| Problem to solve |
Print exactly the first lines of the records. Stop after the line containing "23: (217, 384, 4.72)", and leave every picture out.

(Source data Opens)

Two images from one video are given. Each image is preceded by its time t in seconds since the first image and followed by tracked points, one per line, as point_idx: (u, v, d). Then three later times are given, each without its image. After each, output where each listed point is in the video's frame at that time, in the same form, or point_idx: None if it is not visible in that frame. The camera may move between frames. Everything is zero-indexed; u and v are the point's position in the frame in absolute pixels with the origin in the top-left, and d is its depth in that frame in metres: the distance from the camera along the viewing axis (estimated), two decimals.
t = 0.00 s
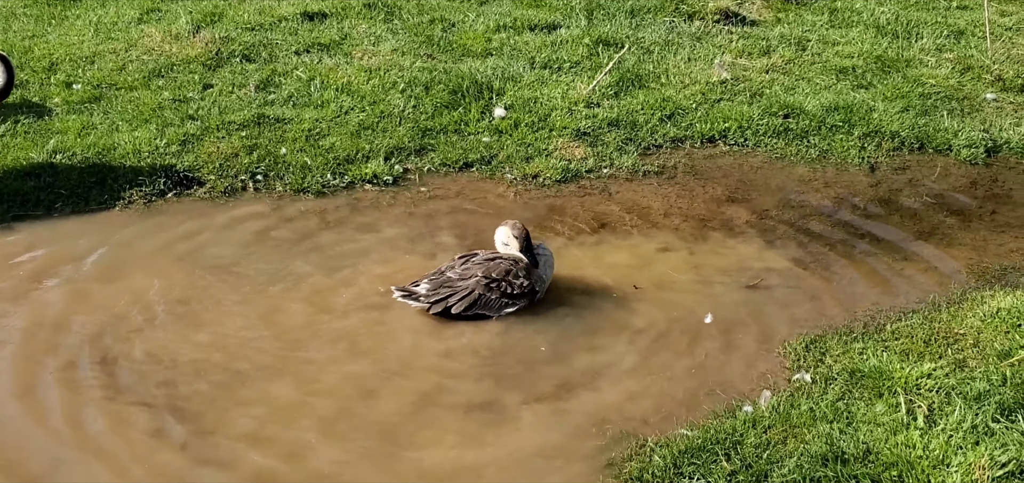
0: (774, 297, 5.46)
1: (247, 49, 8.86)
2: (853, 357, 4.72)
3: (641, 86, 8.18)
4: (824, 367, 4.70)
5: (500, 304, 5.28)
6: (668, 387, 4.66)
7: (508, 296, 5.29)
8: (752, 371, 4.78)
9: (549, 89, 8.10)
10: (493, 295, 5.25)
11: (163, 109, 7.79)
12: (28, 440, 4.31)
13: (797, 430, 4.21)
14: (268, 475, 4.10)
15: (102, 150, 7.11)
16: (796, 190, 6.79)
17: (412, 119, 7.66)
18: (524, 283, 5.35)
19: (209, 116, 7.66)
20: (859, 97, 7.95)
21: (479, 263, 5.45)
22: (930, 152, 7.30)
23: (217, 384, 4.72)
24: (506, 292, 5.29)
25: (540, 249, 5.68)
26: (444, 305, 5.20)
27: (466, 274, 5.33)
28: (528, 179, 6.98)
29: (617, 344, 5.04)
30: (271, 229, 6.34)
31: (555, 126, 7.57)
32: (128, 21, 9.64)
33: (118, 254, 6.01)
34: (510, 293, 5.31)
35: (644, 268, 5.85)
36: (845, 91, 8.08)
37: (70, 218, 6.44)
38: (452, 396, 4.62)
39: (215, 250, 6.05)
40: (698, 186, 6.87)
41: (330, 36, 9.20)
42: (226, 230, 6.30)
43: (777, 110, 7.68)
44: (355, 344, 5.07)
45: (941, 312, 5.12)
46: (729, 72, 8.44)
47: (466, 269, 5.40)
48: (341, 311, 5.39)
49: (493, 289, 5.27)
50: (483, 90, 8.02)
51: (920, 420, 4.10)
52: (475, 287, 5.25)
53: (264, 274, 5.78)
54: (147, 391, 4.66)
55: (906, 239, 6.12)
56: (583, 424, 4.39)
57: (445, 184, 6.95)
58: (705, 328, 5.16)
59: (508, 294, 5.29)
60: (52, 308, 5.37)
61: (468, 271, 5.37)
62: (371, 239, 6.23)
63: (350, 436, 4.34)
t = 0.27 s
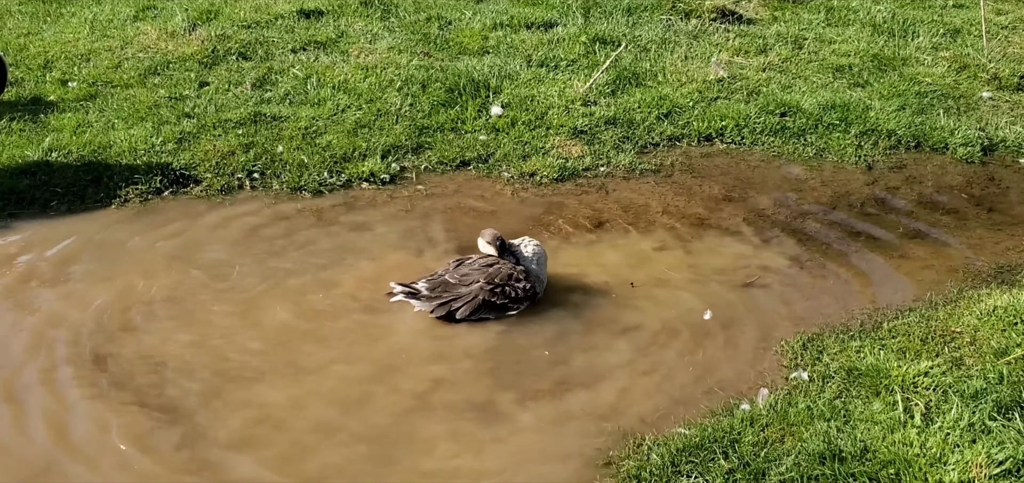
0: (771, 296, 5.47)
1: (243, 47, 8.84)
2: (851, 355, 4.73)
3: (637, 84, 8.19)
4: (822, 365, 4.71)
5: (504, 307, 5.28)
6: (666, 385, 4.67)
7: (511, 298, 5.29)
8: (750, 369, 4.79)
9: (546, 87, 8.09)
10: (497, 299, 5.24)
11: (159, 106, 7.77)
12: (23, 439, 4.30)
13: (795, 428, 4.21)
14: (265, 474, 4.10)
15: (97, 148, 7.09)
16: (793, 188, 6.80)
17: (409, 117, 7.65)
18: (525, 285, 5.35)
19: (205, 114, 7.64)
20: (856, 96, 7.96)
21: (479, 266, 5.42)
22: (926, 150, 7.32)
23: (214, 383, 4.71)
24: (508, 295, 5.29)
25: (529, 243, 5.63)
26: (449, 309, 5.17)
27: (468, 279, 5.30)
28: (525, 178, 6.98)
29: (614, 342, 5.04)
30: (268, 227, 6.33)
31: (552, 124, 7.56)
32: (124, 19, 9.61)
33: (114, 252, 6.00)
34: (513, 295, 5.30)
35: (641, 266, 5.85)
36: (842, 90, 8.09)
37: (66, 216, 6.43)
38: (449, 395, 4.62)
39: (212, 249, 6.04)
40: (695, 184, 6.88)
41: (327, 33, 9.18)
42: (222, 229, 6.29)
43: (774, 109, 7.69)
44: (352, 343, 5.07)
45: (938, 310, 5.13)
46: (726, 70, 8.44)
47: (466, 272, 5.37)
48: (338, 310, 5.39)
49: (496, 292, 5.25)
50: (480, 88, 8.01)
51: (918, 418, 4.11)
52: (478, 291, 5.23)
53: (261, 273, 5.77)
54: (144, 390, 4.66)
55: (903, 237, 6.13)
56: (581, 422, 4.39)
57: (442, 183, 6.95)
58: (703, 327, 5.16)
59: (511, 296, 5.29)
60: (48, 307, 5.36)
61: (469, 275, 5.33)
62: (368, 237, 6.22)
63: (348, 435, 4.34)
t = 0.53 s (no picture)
0: (770, 295, 5.47)
1: (242, 46, 8.84)
2: (850, 355, 4.73)
3: (637, 83, 8.19)
4: (821, 364, 4.71)
5: (499, 306, 5.28)
6: (665, 384, 4.67)
7: (506, 298, 5.29)
8: (749, 368, 4.79)
9: (545, 86, 8.09)
10: (491, 298, 5.25)
11: (158, 105, 7.76)
12: (20, 439, 4.29)
13: (794, 427, 4.22)
14: (265, 473, 4.10)
15: (96, 146, 7.09)
16: (792, 187, 6.81)
17: (408, 116, 7.65)
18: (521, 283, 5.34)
19: (204, 112, 7.63)
20: (855, 95, 7.96)
21: (475, 265, 5.42)
22: (925, 150, 7.32)
23: (213, 382, 4.71)
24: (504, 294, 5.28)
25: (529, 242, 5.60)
26: (443, 309, 5.18)
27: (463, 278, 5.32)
28: (525, 177, 6.98)
29: (613, 341, 5.05)
30: (267, 226, 6.32)
31: (551, 123, 7.56)
32: (122, 17, 9.60)
33: (113, 251, 5.99)
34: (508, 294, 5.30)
35: (640, 265, 5.85)
36: (841, 89, 8.09)
37: (64, 215, 6.42)
38: (449, 394, 4.62)
39: (211, 248, 6.04)
40: (694, 183, 6.88)
41: (325, 32, 9.17)
42: (221, 228, 6.29)
43: (773, 108, 7.69)
44: (352, 342, 5.07)
45: (937, 310, 5.13)
46: (725, 69, 8.44)
47: (462, 271, 5.38)
48: (337, 309, 5.38)
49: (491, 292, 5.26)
50: (479, 87, 8.01)
51: (917, 417, 4.11)
52: (473, 291, 5.24)
53: (259, 272, 5.77)
54: (143, 389, 4.65)
55: (901, 236, 6.14)
56: (580, 421, 4.40)
57: (441, 182, 6.95)
58: (702, 326, 5.16)
59: (506, 295, 5.29)
60: (46, 306, 5.35)
61: (464, 274, 5.34)
62: (367, 237, 6.22)
63: (347, 434, 4.34)
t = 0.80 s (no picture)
0: (768, 294, 5.47)
1: (241, 44, 8.83)
2: (848, 353, 4.73)
3: (635, 81, 8.18)
4: (819, 363, 4.71)
5: (494, 306, 5.26)
6: (663, 383, 4.67)
7: (502, 298, 5.27)
8: (747, 367, 4.79)
9: (544, 84, 8.09)
10: (487, 298, 5.23)
11: (156, 103, 7.75)
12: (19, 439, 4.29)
13: (793, 426, 4.22)
14: (264, 472, 4.10)
15: (94, 144, 7.08)
16: (790, 186, 6.81)
17: (406, 114, 7.64)
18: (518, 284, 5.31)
19: (202, 111, 7.62)
20: (853, 94, 7.96)
21: (473, 262, 5.39)
22: (923, 148, 7.33)
23: (212, 380, 4.71)
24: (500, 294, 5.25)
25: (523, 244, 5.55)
26: (437, 306, 5.17)
27: (461, 276, 5.28)
28: (523, 175, 6.97)
29: (612, 340, 5.04)
30: (265, 225, 6.31)
31: (549, 122, 7.56)
32: (120, 15, 9.58)
33: (111, 250, 5.98)
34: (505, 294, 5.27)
35: (638, 264, 5.85)
36: (840, 88, 8.09)
37: (63, 213, 6.41)
38: (447, 393, 4.62)
39: (208, 247, 6.03)
40: (692, 182, 6.88)
41: (324, 30, 9.16)
42: (218, 226, 6.28)
43: (771, 107, 7.70)
44: (350, 341, 5.07)
45: (935, 309, 5.14)
46: (724, 68, 8.44)
47: (461, 268, 5.35)
48: (336, 307, 5.38)
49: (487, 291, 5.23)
50: (478, 85, 8.00)
51: (915, 416, 4.11)
52: (469, 288, 5.22)
53: (258, 270, 5.76)
54: (142, 388, 4.65)
55: (899, 235, 6.14)
56: (579, 420, 4.40)
57: (440, 180, 6.94)
58: (700, 325, 5.16)
59: (501, 296, 5.26)
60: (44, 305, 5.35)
61: (462, 270, 5.31)
62: (366, 235, 6.21)
63: (346, 432, 4.34)
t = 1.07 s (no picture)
0: (765, 293, 5.47)
1: (238, 43, 8.81)
2: (846, 352, 4.73)
3: (633, 80, 8.18)
4: (817, 362, 4.71)
5: (487, 301, 5.30)
6: (661, 382, 4.67)
7: (495, 293, 5.30)
8: (745, 366, 4.79)
9: (541, 84, 8.08)
10: (481, 294, 5.26)
11: (153, 102, 7.74)
12: (15, 439, 4.28)
13: (790, 425, 4.22)
14: (261, 471, 4.09)
15: (91, 143, 7.07)
16: (788, 185, 6.81)
17: (404, 113, 7.64)
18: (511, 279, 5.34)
19: (199, 109, 7.61)
20: (851, 93, 7.96)
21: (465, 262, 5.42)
22: (921, 148, 7.33)
23: (209, 379, 4.70)
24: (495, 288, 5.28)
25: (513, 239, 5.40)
26: (432, 305, 5.19)
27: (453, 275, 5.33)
28: (521, 174, 6.97)
29: (609, 339, 5.04)
30: (262, 224, 6.31)
31: (547, 120, 7.55)
32: (117, 14, 9.56)
33: (109, 249, 5.98)
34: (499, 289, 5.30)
35: (636, 263, 5.85)
36: (837, 87, 8.09)
37: (60, 212, 6.40)
38: (444, 392, 4.61)
39: (205, 246, 6.02)
40: (690, 181, 6.88)
41: (321, 29, 9.15)
42: (216, 225, 6.27)
43: (769, 106, 7.70)
44: (347, 340, 5.06)
45: (933, 308, 5.14)
46: (721, 67, 8.44)
47: (452, 268, 5.38)
48: (333, 307, 5.37)
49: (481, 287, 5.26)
50: (475, 84, 8.00)
51: (912, 415, 4.11)
52: (462, 285, 5.26)
53: (255, 269, 5.75)
54: (139, 386, 4.64)
55: (897, 234, 6.14)
56: (576, 419, 4.39)
57: (437, 179, 6.94)
58: (698, 324, 5.16)
59: (496, 291, 5.29)
60: (41, 304, 5.34)
61: (454, 270, 5.35)
62: (363, 234, 6.21)
63: (343, 431, 4.33)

(Source data Closes)

| Answer to the problem |
Two images from one video are given. Each image is preceded by its time t in seconds since the first image and followed by tracked points, one per line, as point_idx: (u, v, d). Then three later times are given, each without its image. After each, output where each listed point is in the video's frame at that time, in the same form, or point_idx: None if it is not visible in that frame. The camera may move between frames. Everything is zero-indexed; u and v are the point's position in the frame in absolute pixels with the origin in the top-left, and d is its depth in that frame in metres: the distance from the camera along the viewing axis (estimated), two decimals.
t = 0.00 s
0: (774, 297, 5.46)
1: (247, 49, 8.86)
2: (853, 357, 4.72)
3: (641, 86, 8.18)
4: (824, 367, 4.70)
5: (500, 304, 5.28)
6: (668, 387, 4.66)
7: (508, 296, 5.29)
8: (752, 371, 4.78)
9: (549, 89, 8.10)
10: (493, 295, 5.25)
11: (163, 109, 7.79)
12: (28, 440, 4.31)
13: (797, 430, 4.21)
14: (268, 475, 4.10)
15: (102, 150, 7.11)
16: (796, 190, 6.79)
17: (412, 119, 7.66)
18: (524, 283, 5.35)
19: (209, 116, 7.66)
20: (859, 97, 7.95)
21: (479, 263, 5.45)
22: (930, 152, 7.30)
23: (217, 384, 4.72)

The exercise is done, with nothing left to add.